◆ What you need to do: The answer must be an exact copy of the entries that follow, with all images removed.

==== Input records ====

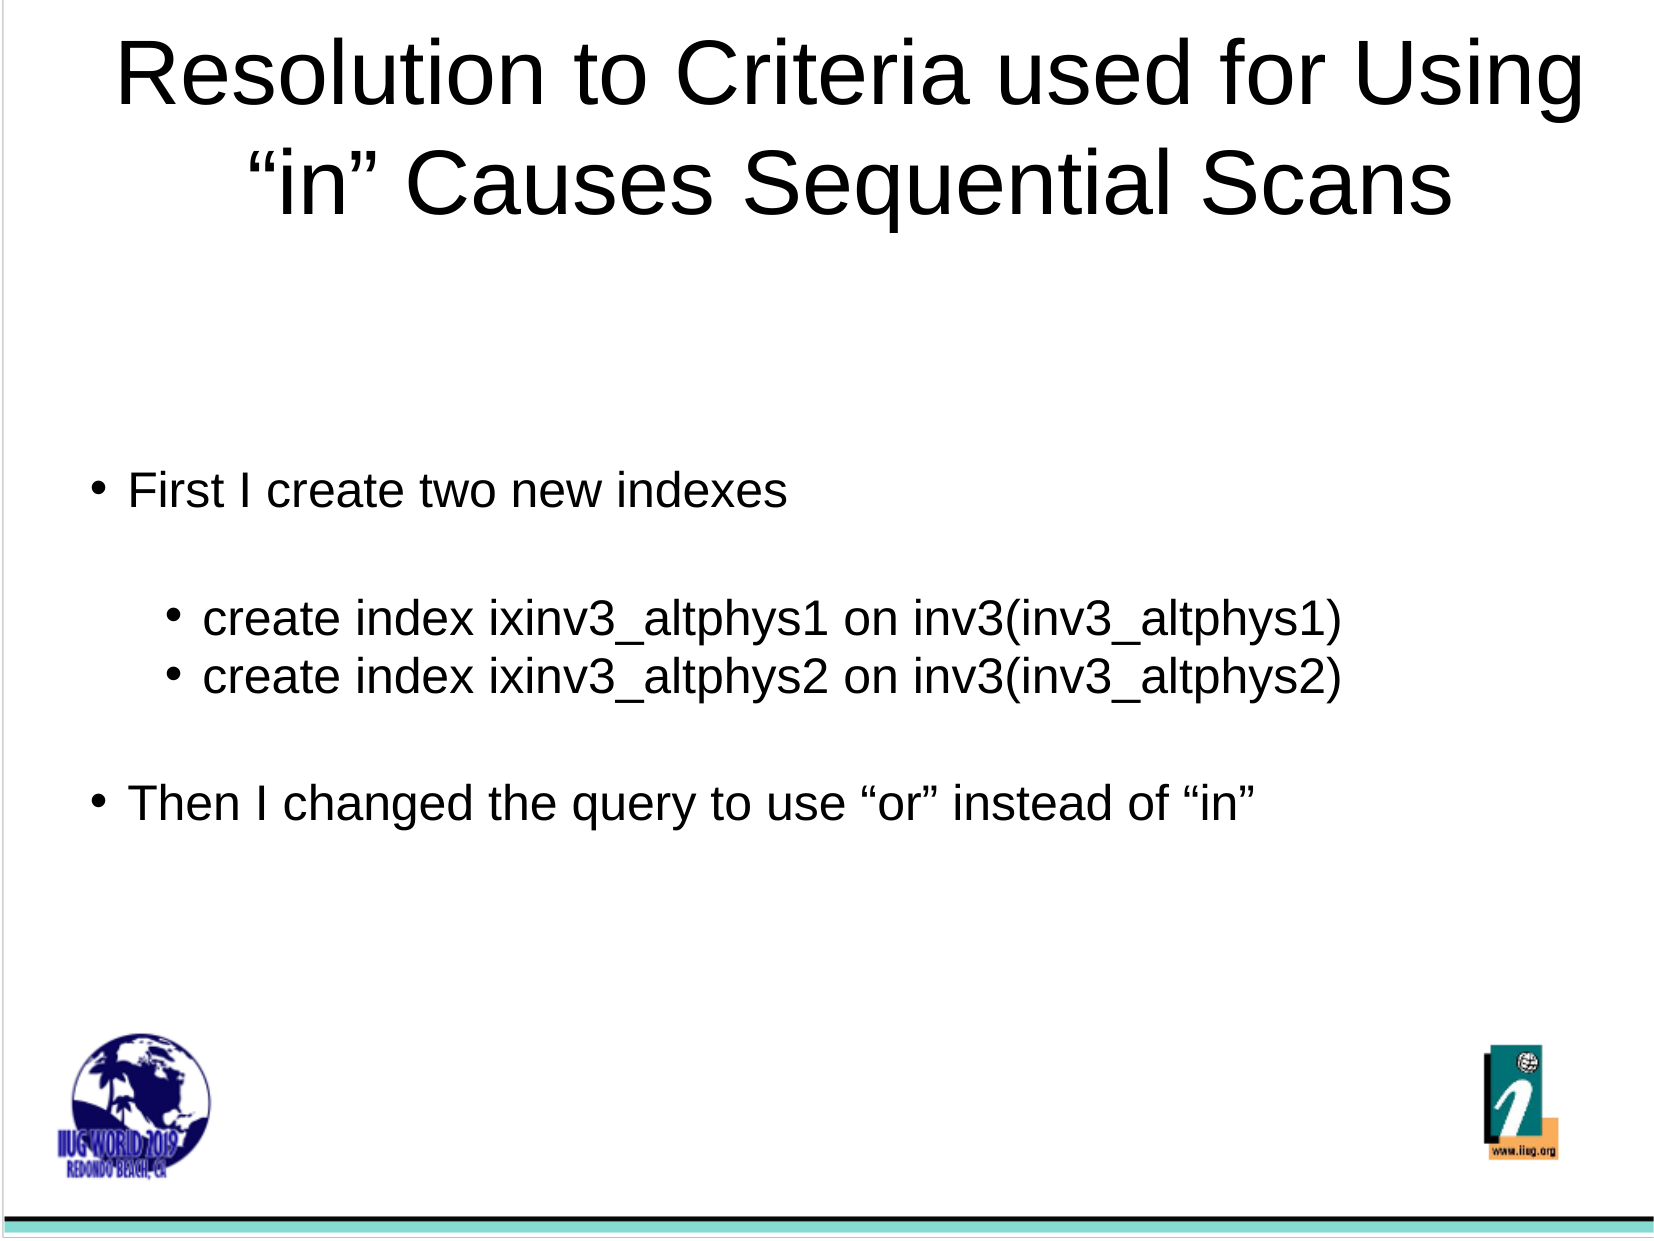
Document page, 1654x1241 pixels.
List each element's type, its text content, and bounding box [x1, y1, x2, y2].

text_box [82, 29, 1571, 165]
text_box Resolution to Criteria used for Using “in” Causes Sequential Scans [107, 54, 1596, 190]
picture [0, 0, 1654, 1241]
text_box First I create two new indexes create index ixinv3_altphys1 on inv3(inv3_altphys1) create index ixinv3_altphys2 on inv3(inv3_altphys2) Then I changed the query to use “or” instead of “in” [74, 462, 1425, 1045]
text_box [104, 254, 1560, 1125]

====

◆ Answer section:
Document page, 1654x1241 pixels.
List each element's type, its text content, and bounding box [x1, y1, x2, y2].

text_box [82, 29, 1571, 165]
text_box Resolution to Criteria used for Using “in” Causes Sequential Scans [107, 54, 1596, 190]
picture [0, 0, 1654, 1241]
text_box First I create two new indexes create index ixinv3_altphys1 on inv3(inv3_altphys1) create index ixinv3_altphys2 on inv3(inv3_altphys2) Then I changed the query to use “or” instead of “in” [74, 462, 1425, 1045]
text_box [104, 254, 1560, 1125]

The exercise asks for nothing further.